Going online is an instant fix when it comes to youth sex education. “The internet isn’t the answer to everything, and it isn’t this great equalizing space,” says Silverberg, pointing out that there are still gatekeepers online who amplify the voices of the mainstream over their more “out there” or marginalized peers. And projects that have institutional support, like Amaze.org, will always get more attention online than scrappy upstarts.

But there’s no question that the internet is helping to prove that there’s an audience for kids’ media that offers age-appropriate takes on supposedly “adult” topics like queerness, gender identity, consent, and other discussions that help lay the foundation for a healthy attitude toward sex, bodies, and relationships.

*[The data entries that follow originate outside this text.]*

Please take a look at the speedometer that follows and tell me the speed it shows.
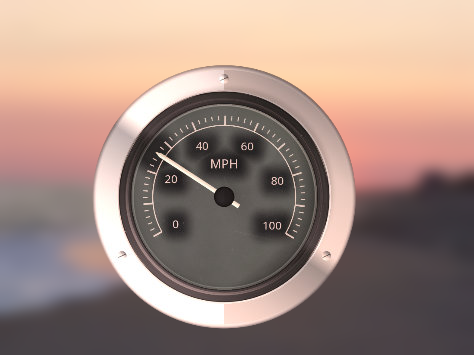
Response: 26 mph
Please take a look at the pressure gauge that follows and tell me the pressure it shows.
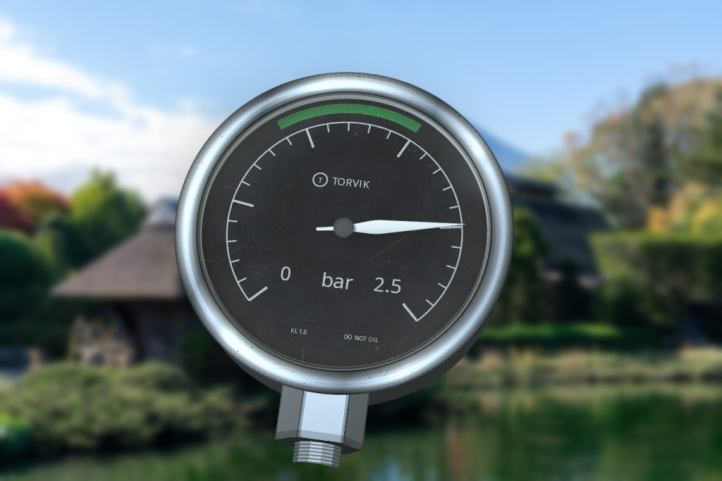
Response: 2 bar
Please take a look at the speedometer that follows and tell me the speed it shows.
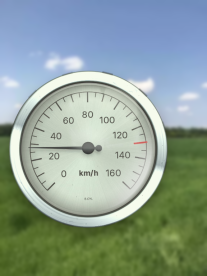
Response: 27.5 km/h
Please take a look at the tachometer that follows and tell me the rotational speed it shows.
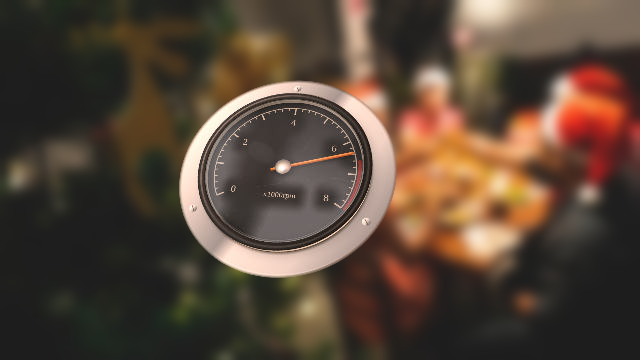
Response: 6400 rpm
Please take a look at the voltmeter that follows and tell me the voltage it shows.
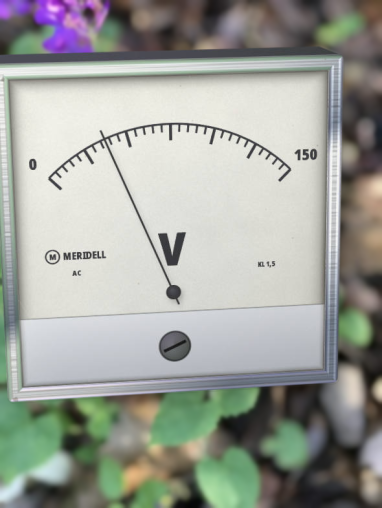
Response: 37.5 V
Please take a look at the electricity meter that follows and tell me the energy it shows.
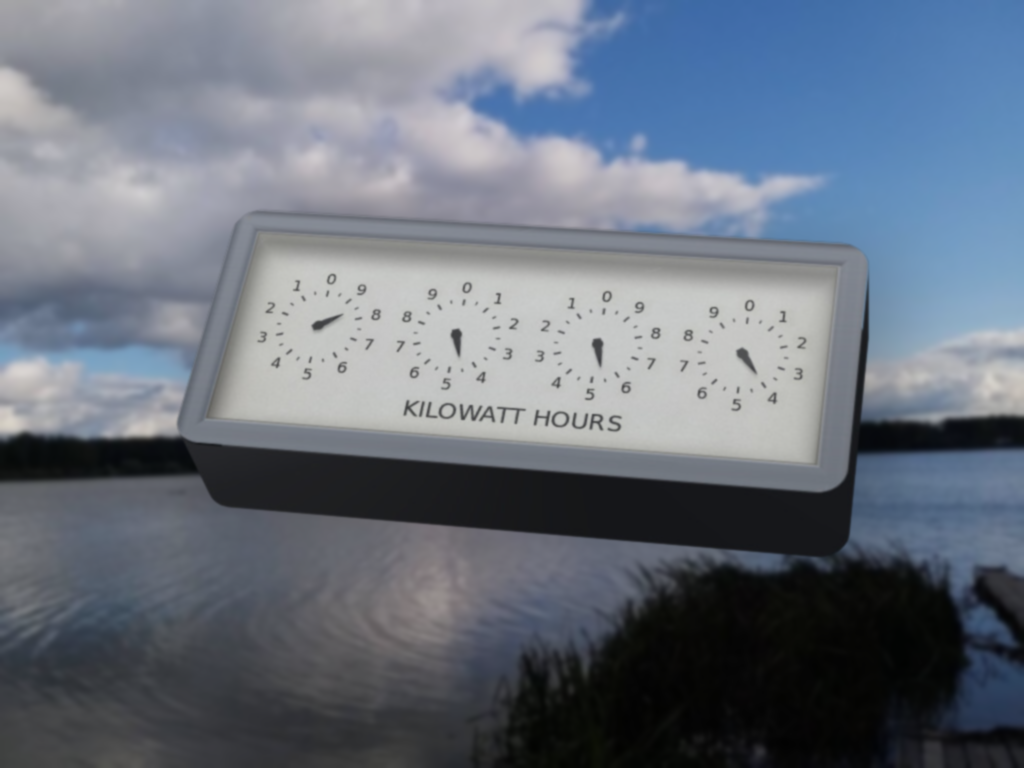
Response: 8454 kWh
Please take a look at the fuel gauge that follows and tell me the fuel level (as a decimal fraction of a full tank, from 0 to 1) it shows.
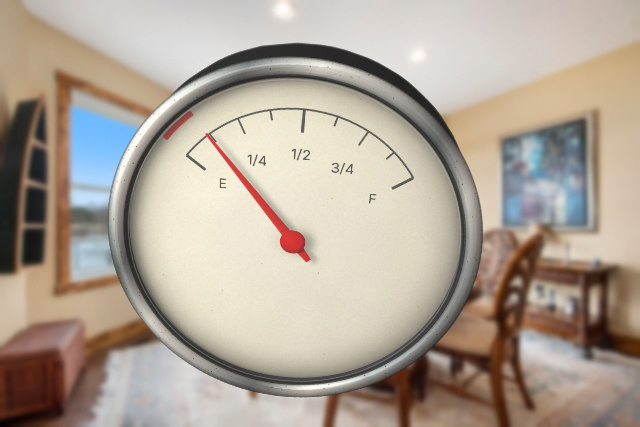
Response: 0.125
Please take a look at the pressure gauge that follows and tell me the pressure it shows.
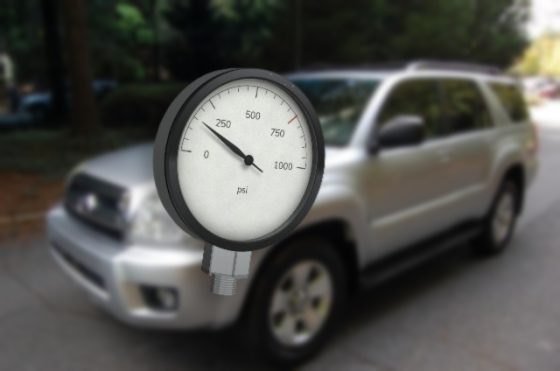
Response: 150 psi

There’s also no question that these efforts are helping shift youth sex education offline as well. In the wake of his successful Kickstarter, Silverberg was approached by publishers and ultimately signed a four-book deal with Seven Stories Press, the publisher behind works like Noam Chomsky’s 9-11 and the annual world report from Human Rights Watch. Amer, too, has been able to break into spaces that once turned them away: Thanks to the popularity of their YouTube channel, they’ve found their way into educational spaces that once considered their work too edgy, booking live performances at libraries, museums, and schools.

Of course, with notoriety comes backlash. “The very first video I did got some press and immediately got picked up by a neo-Nazi publication,” Amer tells me, noting that that attention has generated a lot of bullying from the anti-feminist and alt-right contingent.

Clearly there are major problems with YouTube and other platforms that serve content to young people: The very idea that a kid looking for Queer Kid Stuff could instead stumble onto a rant about Amer’s episode on drag queens proves the point. But it’s clear that by giving diverse voices a way to be heard and find an audience, the internet has helped prove that there’s an appetite for comprehensive, inclusive sex education even for the youngest of audiences. It has helped ensure that the next generation will grow up less confused and more open-minded about topics that far too many of us have been raised to think of as taboo.